By Daniel Fryd, Senior Consultant
Just when it looked like ‘Voluntary Right to Buy’ was firmly buried in the long grass, Communities Secretary James Brokenshire dug it out earlier this month and announced £200m to revive it as a new pilot scheme.
The new scheme allows housing association tenants in the Midlands to register online to buy their home at a discount, with places allocated through a ballot closing on September 16.
While the news will certainly be welcome to a select few Housing Association tenants in the Midlands, its use in actually helping solve the housing crisis is much more uncertain.
Right to Buy has long been touted by the Conservatives as a way to increase social mobility and provide social housing tenants with a route into ownership. Since 2010, the policy has allowed almost 94,000 households to buy up the council homes they have lived in at a discounted rate.
Voluntary right to buy (VRTB) for housing association properties was then put forward as a Conservative manifesto commitment in 2015. Since then, every Housing Minister has remained conveniently quiet on the policy, making no commitments while it largely faded from public consciousness.
It comes as a surprise then that the VRTB scheme, which can only assist the decline in social housing stock, has suddenly reappeared now: in the same week as a Social Housing Green Paper which allocated no new money for social housing and set no target for future housing numbers.
Over 66,000 council homes have been sold through RTB since 2012 with only 17,000 replacements, so new homes are desperately needed – not a further sell-off.
Government has stated money from homes sold under the pilot will be given to councils to fund one-for-one replacements, but councils are likely to be dubious given they have barely been able to replace 25% of the stock that has been sold off. Early reports from Inside Housing suggest around 3,000 homes will be sold across the Midlands under the Pilot, so there will be plenty of replacements needed.

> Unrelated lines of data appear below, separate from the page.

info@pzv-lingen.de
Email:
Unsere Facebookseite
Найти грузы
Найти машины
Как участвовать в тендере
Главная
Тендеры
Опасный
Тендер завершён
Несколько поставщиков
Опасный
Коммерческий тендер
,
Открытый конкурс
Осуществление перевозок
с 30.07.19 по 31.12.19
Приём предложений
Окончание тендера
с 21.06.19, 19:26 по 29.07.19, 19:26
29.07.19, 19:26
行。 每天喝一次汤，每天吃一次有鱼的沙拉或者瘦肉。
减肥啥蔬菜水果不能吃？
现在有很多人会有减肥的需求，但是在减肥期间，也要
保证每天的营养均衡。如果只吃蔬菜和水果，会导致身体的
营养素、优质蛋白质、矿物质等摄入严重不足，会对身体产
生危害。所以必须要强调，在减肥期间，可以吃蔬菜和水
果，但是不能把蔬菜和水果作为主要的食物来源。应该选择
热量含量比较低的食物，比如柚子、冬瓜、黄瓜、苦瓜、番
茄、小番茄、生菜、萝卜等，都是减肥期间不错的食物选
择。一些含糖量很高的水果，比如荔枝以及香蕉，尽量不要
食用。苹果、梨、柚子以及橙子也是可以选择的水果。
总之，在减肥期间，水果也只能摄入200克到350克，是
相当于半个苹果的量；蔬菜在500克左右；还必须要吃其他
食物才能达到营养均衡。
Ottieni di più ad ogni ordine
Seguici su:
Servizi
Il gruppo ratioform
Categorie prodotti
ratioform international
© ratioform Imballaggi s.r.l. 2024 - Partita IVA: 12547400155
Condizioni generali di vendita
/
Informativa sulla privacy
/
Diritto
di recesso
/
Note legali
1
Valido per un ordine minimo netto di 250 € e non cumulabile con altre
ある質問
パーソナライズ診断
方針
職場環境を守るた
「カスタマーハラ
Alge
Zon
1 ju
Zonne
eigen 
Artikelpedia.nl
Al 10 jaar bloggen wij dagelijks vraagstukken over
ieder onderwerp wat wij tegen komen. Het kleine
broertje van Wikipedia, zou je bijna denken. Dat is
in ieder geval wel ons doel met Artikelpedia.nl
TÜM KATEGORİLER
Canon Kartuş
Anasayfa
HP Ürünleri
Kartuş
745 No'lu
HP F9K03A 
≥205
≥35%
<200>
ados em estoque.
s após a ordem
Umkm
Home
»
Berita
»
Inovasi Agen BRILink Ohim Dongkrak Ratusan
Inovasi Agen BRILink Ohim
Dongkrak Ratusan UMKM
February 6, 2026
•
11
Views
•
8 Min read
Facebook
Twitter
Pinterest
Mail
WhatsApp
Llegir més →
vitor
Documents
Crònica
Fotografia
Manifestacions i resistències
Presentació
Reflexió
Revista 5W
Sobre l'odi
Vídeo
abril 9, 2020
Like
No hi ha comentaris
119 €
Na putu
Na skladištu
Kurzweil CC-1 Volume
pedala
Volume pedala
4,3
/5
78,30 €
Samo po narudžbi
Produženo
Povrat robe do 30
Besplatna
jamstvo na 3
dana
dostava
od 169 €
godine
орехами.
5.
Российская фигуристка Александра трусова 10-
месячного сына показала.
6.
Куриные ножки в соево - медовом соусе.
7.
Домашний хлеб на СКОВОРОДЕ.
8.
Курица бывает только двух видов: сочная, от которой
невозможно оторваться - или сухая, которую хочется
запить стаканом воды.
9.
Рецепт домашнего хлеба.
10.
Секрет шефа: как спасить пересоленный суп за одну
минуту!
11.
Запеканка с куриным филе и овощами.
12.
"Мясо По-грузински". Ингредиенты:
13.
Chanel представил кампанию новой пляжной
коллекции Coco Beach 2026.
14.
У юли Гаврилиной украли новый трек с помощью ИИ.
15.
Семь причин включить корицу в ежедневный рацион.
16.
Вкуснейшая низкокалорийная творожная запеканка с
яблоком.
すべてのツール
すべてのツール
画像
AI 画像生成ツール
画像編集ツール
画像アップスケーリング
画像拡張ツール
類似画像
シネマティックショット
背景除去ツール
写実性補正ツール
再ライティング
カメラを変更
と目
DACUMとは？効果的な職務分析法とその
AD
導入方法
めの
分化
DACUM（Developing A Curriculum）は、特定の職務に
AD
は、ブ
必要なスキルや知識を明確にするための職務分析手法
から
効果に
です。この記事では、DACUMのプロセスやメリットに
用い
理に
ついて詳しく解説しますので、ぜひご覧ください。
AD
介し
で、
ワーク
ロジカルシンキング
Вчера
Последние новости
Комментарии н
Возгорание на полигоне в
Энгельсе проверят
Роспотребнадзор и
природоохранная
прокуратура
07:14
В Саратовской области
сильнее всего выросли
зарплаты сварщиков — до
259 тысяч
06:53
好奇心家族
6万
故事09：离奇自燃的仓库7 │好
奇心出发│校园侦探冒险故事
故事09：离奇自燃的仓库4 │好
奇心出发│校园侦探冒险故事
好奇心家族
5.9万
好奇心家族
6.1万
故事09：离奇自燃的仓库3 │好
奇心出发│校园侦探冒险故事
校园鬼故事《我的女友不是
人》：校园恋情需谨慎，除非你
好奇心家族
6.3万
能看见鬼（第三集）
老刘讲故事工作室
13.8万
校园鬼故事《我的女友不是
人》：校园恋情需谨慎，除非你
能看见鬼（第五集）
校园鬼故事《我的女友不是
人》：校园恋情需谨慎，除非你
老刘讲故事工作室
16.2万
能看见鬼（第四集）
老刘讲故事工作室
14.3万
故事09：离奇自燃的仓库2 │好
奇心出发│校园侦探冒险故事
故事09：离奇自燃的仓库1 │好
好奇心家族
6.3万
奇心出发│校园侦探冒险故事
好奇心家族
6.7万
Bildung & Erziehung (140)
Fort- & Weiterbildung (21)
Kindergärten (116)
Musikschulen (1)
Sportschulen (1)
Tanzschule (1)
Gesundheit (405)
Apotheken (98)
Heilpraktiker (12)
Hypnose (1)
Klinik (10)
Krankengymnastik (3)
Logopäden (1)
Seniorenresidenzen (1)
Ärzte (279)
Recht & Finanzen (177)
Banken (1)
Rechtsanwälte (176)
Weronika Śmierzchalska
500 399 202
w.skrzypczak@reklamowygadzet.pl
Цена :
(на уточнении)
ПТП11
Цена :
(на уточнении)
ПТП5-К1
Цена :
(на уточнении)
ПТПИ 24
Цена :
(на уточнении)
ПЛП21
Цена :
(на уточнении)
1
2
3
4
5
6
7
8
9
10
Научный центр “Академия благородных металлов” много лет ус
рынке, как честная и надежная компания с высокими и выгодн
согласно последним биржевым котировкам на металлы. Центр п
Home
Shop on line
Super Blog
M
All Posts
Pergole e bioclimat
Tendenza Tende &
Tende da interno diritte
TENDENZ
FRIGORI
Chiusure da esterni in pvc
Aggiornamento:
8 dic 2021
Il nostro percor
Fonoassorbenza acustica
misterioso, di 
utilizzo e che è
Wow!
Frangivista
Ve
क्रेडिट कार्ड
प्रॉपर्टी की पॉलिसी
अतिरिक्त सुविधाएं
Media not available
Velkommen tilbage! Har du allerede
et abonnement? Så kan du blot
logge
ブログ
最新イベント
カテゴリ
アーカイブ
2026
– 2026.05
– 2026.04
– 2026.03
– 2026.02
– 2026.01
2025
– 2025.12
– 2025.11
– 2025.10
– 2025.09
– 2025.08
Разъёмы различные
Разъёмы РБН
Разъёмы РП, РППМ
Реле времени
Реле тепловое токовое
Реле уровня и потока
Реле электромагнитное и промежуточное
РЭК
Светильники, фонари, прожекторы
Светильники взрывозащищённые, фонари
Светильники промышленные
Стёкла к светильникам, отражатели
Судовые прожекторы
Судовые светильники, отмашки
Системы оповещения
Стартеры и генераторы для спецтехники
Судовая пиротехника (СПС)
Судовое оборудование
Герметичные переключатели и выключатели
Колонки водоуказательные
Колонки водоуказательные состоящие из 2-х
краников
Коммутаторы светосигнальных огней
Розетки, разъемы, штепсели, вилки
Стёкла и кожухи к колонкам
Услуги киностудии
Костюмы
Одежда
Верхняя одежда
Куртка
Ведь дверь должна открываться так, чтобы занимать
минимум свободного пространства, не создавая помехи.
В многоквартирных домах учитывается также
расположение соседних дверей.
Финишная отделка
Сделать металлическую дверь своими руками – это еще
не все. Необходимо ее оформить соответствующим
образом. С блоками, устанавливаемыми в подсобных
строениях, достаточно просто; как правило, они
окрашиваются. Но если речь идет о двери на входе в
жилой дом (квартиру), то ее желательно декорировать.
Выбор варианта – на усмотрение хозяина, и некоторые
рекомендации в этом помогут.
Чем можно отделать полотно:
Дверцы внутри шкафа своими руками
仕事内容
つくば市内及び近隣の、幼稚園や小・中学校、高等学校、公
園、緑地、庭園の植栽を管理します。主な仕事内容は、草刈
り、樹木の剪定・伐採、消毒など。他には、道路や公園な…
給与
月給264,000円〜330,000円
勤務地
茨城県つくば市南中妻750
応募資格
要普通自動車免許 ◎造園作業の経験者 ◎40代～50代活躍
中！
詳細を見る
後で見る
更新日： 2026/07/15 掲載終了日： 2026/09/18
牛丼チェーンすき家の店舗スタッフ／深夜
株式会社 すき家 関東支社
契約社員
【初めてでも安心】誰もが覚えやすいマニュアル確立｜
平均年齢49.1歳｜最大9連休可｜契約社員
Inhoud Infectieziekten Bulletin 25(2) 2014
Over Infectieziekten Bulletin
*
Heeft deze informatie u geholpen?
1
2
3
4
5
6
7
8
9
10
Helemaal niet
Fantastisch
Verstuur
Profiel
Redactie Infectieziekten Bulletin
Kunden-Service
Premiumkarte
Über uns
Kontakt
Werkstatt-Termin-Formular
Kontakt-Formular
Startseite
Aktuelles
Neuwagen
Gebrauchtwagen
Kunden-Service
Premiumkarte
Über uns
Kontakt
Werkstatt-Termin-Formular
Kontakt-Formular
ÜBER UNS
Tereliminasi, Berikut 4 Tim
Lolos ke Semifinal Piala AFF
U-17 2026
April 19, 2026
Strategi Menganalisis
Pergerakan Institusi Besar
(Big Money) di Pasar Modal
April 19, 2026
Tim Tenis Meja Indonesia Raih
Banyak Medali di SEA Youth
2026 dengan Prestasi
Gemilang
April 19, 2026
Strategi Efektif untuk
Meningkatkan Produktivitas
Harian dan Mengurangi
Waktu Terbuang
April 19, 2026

It is not all bad news however. MHCLG released a wider consultation alongside the Social Housing Green Paper on allowing councils to set all RTB discounts locally and keep 100% of receipts from homes sold. This would allow councils across the country to reduce the discount and could help them lower demand if they need to retain some of their stock.
Following publication of the new NPPF, the Housing Revenue Account borrowing cap is also being raised “in areas of high affordability pressures” by up to £1bn over the three years from April 2019. This could give London councils under severe housing pressure like London Borough of Waltham Forest more capacity to replace homes sold under RTB.
The government has also abandoned the “high-value asset levy” policy, meaning councils will no longer have to worry about selling off their most valuable homes in the future, with little prospect of replacing them.
145,000 new affordable homes are needed every year by 2031, according to the National Housing Federation, so each of these new policies are a positive step towards achieving this. Schemes like VRTB, meanwhile, will not help achieve this. It might even hinder it.
Which is why the government’s decision to press ahead with the VRTB pilot at this time seems bizarre. The Social Housing Green Paper’s new ‘1% ownership’ scheme for council tenants would have been the perfect replacement policy for Government to offer tenants as an opportunity to own their home.
Brokenshire is pressing ahead, however, and the pilot scheme will run until spring 2020 when MHCLG will decide whether to roll the scheme out to the rest of the country.
If the Midlands councils involved really can find a way to replace every single home they sell by 2020, then perhaps the scheme will prove itself successful. If not, the Government should muster the courage to chalk the policy up as a failure and get on with the job of building more homes, not selling them off.